No seduction, no harm
Public acceptance of pedophilia in Norway in the 1970s
Abstract
In 1975 a group of pedophile Norwegian men founded an organization to promote legalization of sex between adults and children: The Norwegian Working Group for Pedophilia (NAFP). They were part of an international pedophile movement launched in the Netherlands a few years earlier. Through the 1970s, the NAFP and their close ally, the psychologist and sexologist Thore Langfeldt, were able to promote pedophilia and sex between adults and children without any significant backlash. This article is an attempt to explain public acceptance for pedophilia in Norway in the 1970s. Previous attempts to explain acceptance of pedophilia in various European countries in the 1970s and 80s have primarily seen it as one aspect of the ‘sexual revolution’: a period from the mid-1960s to the late 1970s, which saw a broad liberalization of sexual norms, including sexual emancipation of women and increased acceptance for non-normative sexual orientations.
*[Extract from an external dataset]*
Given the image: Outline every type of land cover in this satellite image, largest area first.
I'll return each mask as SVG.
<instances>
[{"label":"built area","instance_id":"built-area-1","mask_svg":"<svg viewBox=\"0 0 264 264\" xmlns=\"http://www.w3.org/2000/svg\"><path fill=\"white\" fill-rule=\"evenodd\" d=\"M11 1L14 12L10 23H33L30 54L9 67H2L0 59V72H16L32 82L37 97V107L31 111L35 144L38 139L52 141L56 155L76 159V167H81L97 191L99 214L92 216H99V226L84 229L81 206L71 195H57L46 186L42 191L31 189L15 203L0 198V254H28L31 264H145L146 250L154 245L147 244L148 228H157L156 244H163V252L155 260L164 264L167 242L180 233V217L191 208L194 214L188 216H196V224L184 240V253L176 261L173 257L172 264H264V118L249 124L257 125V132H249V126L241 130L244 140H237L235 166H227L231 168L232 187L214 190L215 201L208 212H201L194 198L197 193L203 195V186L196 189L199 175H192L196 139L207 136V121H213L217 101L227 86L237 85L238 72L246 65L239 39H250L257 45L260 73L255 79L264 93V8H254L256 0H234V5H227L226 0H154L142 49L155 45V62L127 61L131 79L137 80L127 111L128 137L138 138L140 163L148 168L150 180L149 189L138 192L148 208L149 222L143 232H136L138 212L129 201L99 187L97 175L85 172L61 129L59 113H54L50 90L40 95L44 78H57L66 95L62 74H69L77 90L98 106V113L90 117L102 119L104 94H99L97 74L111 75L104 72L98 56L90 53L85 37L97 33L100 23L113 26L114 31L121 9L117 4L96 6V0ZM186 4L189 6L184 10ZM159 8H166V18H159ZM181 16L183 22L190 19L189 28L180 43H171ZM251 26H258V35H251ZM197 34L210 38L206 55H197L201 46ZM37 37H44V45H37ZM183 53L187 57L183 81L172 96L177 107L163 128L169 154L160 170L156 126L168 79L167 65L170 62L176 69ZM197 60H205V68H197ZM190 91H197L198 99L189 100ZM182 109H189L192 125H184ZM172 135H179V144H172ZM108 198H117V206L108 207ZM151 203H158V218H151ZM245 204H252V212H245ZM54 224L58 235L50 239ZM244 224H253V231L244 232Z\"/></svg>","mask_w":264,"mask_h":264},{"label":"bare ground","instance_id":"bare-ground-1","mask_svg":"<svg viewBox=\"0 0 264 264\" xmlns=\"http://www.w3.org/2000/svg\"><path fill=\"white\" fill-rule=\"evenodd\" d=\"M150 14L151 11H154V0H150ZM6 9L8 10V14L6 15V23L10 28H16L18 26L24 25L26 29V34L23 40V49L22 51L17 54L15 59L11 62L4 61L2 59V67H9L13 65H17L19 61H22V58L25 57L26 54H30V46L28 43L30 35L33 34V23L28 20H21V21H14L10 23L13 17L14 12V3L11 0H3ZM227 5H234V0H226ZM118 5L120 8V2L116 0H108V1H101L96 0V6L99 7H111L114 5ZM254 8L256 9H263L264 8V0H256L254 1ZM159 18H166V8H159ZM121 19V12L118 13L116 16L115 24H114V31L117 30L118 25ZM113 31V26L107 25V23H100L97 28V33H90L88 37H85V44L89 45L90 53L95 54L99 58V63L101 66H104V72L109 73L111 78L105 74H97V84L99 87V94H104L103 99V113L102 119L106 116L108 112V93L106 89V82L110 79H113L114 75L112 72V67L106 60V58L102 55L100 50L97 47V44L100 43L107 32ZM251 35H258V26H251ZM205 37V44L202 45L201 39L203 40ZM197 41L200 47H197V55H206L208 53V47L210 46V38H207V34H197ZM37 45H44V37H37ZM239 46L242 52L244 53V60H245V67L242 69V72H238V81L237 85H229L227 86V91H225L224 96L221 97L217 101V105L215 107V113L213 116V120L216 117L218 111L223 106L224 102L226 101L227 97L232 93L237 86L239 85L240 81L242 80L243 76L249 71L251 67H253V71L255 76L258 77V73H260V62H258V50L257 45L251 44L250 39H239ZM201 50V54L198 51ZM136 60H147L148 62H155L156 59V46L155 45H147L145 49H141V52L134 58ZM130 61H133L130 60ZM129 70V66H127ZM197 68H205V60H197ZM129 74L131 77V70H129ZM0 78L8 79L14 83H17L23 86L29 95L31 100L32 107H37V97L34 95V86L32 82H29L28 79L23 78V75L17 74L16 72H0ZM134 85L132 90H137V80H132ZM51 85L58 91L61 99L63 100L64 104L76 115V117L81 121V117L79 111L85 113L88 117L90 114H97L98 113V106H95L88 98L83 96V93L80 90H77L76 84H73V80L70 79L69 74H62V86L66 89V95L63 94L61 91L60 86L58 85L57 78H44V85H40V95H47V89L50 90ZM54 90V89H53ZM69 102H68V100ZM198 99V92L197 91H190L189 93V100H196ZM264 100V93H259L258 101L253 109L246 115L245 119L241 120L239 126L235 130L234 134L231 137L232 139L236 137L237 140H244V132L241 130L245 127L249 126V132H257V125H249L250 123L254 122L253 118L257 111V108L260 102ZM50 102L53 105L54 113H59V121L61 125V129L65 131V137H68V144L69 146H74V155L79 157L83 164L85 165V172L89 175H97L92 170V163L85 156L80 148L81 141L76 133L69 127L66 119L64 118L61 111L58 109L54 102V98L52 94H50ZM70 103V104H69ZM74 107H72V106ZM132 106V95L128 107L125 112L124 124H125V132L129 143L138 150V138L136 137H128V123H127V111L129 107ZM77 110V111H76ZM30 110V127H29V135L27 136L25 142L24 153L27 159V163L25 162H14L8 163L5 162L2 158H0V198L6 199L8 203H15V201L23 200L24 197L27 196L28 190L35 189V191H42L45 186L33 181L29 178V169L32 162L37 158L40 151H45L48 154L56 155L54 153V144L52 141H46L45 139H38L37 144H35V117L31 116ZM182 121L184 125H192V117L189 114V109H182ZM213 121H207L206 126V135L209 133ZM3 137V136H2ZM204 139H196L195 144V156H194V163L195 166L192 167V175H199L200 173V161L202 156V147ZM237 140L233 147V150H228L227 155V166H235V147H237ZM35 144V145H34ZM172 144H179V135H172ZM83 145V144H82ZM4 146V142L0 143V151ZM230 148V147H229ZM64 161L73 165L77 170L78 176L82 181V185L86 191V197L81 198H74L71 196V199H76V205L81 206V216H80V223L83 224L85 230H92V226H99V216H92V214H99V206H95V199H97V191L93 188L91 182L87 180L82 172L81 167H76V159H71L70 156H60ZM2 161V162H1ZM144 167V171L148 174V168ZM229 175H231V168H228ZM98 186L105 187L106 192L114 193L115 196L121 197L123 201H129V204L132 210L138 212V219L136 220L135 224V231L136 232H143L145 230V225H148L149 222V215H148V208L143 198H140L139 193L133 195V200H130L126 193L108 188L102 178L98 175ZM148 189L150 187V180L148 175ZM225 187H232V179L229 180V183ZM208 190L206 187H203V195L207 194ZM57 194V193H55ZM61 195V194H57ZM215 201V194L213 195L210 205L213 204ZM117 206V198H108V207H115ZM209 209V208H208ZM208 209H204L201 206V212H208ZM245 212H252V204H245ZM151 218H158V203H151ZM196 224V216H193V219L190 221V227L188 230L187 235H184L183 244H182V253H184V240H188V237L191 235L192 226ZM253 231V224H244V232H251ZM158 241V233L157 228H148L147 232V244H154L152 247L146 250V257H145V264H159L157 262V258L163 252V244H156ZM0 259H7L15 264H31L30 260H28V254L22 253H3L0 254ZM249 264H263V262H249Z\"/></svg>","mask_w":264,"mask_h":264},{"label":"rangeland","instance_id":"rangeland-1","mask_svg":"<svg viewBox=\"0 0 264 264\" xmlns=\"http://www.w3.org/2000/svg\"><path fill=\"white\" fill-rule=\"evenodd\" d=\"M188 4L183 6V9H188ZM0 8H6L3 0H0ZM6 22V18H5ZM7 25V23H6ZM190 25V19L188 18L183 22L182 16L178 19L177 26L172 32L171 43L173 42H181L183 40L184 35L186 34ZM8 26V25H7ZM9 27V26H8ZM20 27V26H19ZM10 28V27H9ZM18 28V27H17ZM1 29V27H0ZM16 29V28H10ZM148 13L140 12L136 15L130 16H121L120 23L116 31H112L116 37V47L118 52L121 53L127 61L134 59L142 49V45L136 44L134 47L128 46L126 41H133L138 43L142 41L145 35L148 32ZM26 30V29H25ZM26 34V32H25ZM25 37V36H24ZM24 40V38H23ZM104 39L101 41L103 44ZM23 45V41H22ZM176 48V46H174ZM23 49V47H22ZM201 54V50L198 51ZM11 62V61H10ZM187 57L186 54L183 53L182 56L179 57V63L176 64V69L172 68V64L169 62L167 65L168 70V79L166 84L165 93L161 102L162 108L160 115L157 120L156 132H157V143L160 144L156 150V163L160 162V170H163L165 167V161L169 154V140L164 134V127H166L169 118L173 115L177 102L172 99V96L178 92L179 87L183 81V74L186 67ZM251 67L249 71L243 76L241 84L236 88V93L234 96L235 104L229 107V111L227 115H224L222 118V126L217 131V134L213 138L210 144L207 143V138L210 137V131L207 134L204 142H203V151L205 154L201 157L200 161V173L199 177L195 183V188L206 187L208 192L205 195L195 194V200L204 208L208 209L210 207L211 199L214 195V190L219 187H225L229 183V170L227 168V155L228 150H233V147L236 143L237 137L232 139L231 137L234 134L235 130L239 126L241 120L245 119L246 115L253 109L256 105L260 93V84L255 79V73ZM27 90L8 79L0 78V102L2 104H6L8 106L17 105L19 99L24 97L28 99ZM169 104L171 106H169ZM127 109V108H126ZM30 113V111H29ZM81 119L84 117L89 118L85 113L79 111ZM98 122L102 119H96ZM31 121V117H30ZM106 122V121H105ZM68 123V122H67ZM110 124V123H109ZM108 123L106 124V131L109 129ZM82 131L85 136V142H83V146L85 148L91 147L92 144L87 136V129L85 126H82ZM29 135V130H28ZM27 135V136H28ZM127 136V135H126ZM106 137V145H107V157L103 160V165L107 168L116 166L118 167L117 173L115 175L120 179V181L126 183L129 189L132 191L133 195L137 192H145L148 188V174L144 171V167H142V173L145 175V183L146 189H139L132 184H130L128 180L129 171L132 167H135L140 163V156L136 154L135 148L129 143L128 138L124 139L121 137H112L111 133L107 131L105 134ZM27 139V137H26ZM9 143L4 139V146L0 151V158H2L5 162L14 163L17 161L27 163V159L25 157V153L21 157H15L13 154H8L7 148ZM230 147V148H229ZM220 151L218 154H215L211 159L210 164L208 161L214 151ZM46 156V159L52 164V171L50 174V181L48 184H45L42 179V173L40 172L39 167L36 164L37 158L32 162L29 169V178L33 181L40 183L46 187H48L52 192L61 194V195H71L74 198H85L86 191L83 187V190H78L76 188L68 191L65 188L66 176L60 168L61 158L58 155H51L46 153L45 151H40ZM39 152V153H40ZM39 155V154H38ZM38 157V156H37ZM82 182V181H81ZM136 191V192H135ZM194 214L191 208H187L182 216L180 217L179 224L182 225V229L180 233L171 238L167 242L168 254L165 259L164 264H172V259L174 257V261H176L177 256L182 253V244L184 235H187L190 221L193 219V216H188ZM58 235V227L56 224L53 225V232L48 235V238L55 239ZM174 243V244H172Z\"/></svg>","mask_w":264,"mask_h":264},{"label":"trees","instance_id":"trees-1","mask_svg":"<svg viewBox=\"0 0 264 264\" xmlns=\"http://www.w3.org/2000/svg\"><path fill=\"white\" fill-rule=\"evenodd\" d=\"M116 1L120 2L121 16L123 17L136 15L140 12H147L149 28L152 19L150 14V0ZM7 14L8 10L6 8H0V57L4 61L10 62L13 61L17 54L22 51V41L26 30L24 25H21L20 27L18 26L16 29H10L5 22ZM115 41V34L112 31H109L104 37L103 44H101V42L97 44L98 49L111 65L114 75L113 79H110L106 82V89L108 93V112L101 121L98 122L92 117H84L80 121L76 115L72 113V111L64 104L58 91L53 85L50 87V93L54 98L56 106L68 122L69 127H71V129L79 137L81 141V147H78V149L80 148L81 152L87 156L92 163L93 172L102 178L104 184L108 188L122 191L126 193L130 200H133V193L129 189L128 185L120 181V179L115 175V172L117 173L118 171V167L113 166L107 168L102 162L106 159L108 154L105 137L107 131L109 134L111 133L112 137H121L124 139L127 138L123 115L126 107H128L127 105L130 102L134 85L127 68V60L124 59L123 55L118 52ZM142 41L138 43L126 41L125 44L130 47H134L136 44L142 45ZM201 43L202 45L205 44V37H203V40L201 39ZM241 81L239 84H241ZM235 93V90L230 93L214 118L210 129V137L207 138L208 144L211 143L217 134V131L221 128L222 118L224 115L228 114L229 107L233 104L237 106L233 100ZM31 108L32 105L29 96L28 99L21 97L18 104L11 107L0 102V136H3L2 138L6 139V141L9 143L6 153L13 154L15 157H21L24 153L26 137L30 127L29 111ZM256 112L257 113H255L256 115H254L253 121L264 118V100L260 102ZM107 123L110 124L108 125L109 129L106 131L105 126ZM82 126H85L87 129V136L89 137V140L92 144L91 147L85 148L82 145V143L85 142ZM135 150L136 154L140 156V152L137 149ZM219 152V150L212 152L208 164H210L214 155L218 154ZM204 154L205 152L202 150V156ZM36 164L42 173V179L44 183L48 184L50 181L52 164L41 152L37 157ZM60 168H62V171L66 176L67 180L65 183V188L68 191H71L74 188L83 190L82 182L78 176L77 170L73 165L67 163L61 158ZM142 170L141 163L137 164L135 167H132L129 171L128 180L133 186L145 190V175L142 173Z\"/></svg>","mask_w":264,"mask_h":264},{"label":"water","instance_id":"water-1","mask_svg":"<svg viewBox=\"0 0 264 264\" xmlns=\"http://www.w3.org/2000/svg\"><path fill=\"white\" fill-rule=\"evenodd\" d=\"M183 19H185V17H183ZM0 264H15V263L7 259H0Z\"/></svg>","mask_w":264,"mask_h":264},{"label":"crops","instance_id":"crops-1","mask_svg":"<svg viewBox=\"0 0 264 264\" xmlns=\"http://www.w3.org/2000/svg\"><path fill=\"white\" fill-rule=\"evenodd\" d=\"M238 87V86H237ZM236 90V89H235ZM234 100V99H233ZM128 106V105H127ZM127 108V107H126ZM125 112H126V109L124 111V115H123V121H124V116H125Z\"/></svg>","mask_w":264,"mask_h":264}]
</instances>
While this article does not reject the ‘sexual revolution’ explanation, it argues that other explanatory factors are equally or more important. These factors have more to do with the continuation of patriarchy and heteronormativity than with any revolt against them. The first is the contemporaneous state of psychological research and expert opinion. According to many psychologists and other experts, sex between children and adults could be consensual, in which case it was also harmless. However, this state of psychological research and expert opinion was not new in the 1970s and cannot explain why the 1970s saw an unprecedented level of acceptance for pedophilia. The second explanatory factor is the prevalence of a seduction theory of homosexuality. For a long time prior to the legalization of sex between men in 1972, debates about legalization had focused on whether adolescent same-sex sexual experiences could lead to permanent homosexuality. When, in 1972, members of the Norwegian parliament voted to legalize sex between men without introducing a heightened age of consent, they had become convinced that someone above that age, 16, could not be seduced into permanent homosexuality. It was widely believed, however, that seduction into homosexuality was possible for someone below the age of 16. This meant that the legalization of sex between men in 1972 opened a discursive window in which sex between adults and children could be defended by criticizing the seduction theory of homosexuality.